The commission appointed by the previous government has recommended a fine, withdrawal of civic rights as well as imprisonment or a combination of above mentioned penalties.

An International Legal Advisory Council (LAC) headed by Sir Desmond de Silva, QC has thrown its weight behind the recommendations made by the Commission. The LAC comprised Sir Geoffrey Nice, QC (UK), Professor David M. Crane (US) and several other foreign experts, including Maj. Gen. John Holmes, formerly the Commanding Officer of the elite Special Air Services (SAS) Regiment of the UK.

Former President Mahinda Rajapaksa appointed the LAC on July 15, 2014 consequent to a request made by


Paranagama whose Commission came into being on Aug. 15, 2013.

President Maithripala Sirisena-Wickremesinghe government last week presented the Commission report in Parliament following a demand by a section of the SLFP (those who hadn’t accepted ministerial portfolios), the Mahajana Eksath Peramuna, the National Freedom Front as well as the Pivithuru Hela Urumaya for its release. A group of professionals as well as university, too, called for the immediate release of the report.

The Commission has proposed the setting up of a Truth and Reconciliation Commission (TRC) and a War Crimes Division of the Sri Lankan High Court to pursue investigations. However, the Commission has recommended that those summoned following judge-led investigations into alleged war time atrocities be given the opportunity to either appear before TRC or be tried in High Court.

In accordance with the Commission’s recommendations, the TRC will be empowered not only to grant an amnesty to anyone appearing choosing to come before it but also to prevent any future civil or criminal action against the person concerned. However, the TRC will have the power to deprive anyone of his or her civic rights and order reparations in spite of granting amnesty.

The government is in the process of closely examining the recommendations. Authoritative sources asserted that swift implementation of the Paranagama/Desmond de Silva report would be crucial to Sri Lanka’s defence. Anyone found guilty of the proposed judicial investigation mechanism had the right to move the Court of Appeal against the judgment.

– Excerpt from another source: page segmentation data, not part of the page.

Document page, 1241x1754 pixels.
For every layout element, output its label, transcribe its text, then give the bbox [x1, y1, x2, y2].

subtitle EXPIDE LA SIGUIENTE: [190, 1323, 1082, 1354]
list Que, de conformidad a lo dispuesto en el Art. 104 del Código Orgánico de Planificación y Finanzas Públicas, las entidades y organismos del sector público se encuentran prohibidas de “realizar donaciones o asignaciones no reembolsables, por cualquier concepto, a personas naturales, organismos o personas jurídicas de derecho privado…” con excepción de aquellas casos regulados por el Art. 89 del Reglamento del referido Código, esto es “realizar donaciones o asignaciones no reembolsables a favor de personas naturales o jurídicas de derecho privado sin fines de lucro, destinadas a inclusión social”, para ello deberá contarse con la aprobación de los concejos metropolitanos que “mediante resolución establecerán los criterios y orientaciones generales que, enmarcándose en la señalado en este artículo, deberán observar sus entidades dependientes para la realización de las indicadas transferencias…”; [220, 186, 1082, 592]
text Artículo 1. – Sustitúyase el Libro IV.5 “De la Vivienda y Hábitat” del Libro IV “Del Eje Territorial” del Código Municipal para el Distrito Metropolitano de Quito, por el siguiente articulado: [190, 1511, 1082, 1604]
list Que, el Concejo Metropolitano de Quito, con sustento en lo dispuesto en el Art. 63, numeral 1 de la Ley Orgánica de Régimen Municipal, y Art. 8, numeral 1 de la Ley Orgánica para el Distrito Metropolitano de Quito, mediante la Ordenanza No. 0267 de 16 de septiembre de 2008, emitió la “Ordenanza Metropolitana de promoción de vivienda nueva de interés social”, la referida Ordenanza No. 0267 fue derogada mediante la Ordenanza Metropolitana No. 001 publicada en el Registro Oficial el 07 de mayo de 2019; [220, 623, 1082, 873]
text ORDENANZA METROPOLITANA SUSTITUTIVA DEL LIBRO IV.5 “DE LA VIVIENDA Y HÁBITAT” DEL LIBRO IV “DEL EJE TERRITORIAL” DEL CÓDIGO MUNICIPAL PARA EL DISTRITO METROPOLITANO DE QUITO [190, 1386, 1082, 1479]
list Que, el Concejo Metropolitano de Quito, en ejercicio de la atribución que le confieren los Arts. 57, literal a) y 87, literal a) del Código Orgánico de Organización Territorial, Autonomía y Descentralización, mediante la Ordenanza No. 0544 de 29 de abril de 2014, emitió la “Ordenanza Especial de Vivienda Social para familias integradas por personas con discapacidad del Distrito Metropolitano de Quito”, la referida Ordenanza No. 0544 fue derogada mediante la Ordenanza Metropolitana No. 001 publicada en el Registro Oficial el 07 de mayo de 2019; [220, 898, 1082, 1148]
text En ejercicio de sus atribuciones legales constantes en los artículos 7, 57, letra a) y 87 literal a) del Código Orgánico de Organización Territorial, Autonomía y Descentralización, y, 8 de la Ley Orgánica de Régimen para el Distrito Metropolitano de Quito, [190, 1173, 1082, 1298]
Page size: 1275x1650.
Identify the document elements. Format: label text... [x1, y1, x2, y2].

The Commission has rapped the previous government for not responding quickly to its call for comprehensive independent, transparent and unbiased investigations into accusations directed at the military. According to the report, the Commission has requested the Presidential Secretariat on Aug. 21, 2014 for the appointment of a team. In spite of regular contacts, the Commission hadn’t been able to expedite the matter. The Commission has rejected the proposal made by the IGP on Oct 21, 2014, on behalf of the government to appoint a team of serving police officers attached to the Terrorist Investigation Department (TID) and the Criminal Investigation Department (CID). Paranagama has revealed that President Maithripala Sirisena facilitated the appointment of a team comprising personnel representing all communities led by a retired High Court judge when the matter was brought to his notice on April 10, 2015. The Presidential Secretariat confirmed the appointments on July 15, 2015.

The Commission has also called for the appointment of a special investigation team to inquire into Channel 4 News allegations pertaining to atrocities committed during the final phase of the Vanni offensive. The Commission has stressed the need to investigate what it called allegations of criminal conduct directed against the Army.

While blaming the Channel 4 News for declining to provide original firm footage of alleged crimes to facilitate government inquiry, the Commission alleged that the Army had failed to made available findings made by the Court of Inquiry (CoI) which investigated Channel 4 News allegations to the Commission. The Commission said that the situation remained the same even after the change of government in January this year.

The Commission has also blamed the Ministries of Defence and Justice under previous and present governments for not providing the names of those who had been in custody though situation changed recently.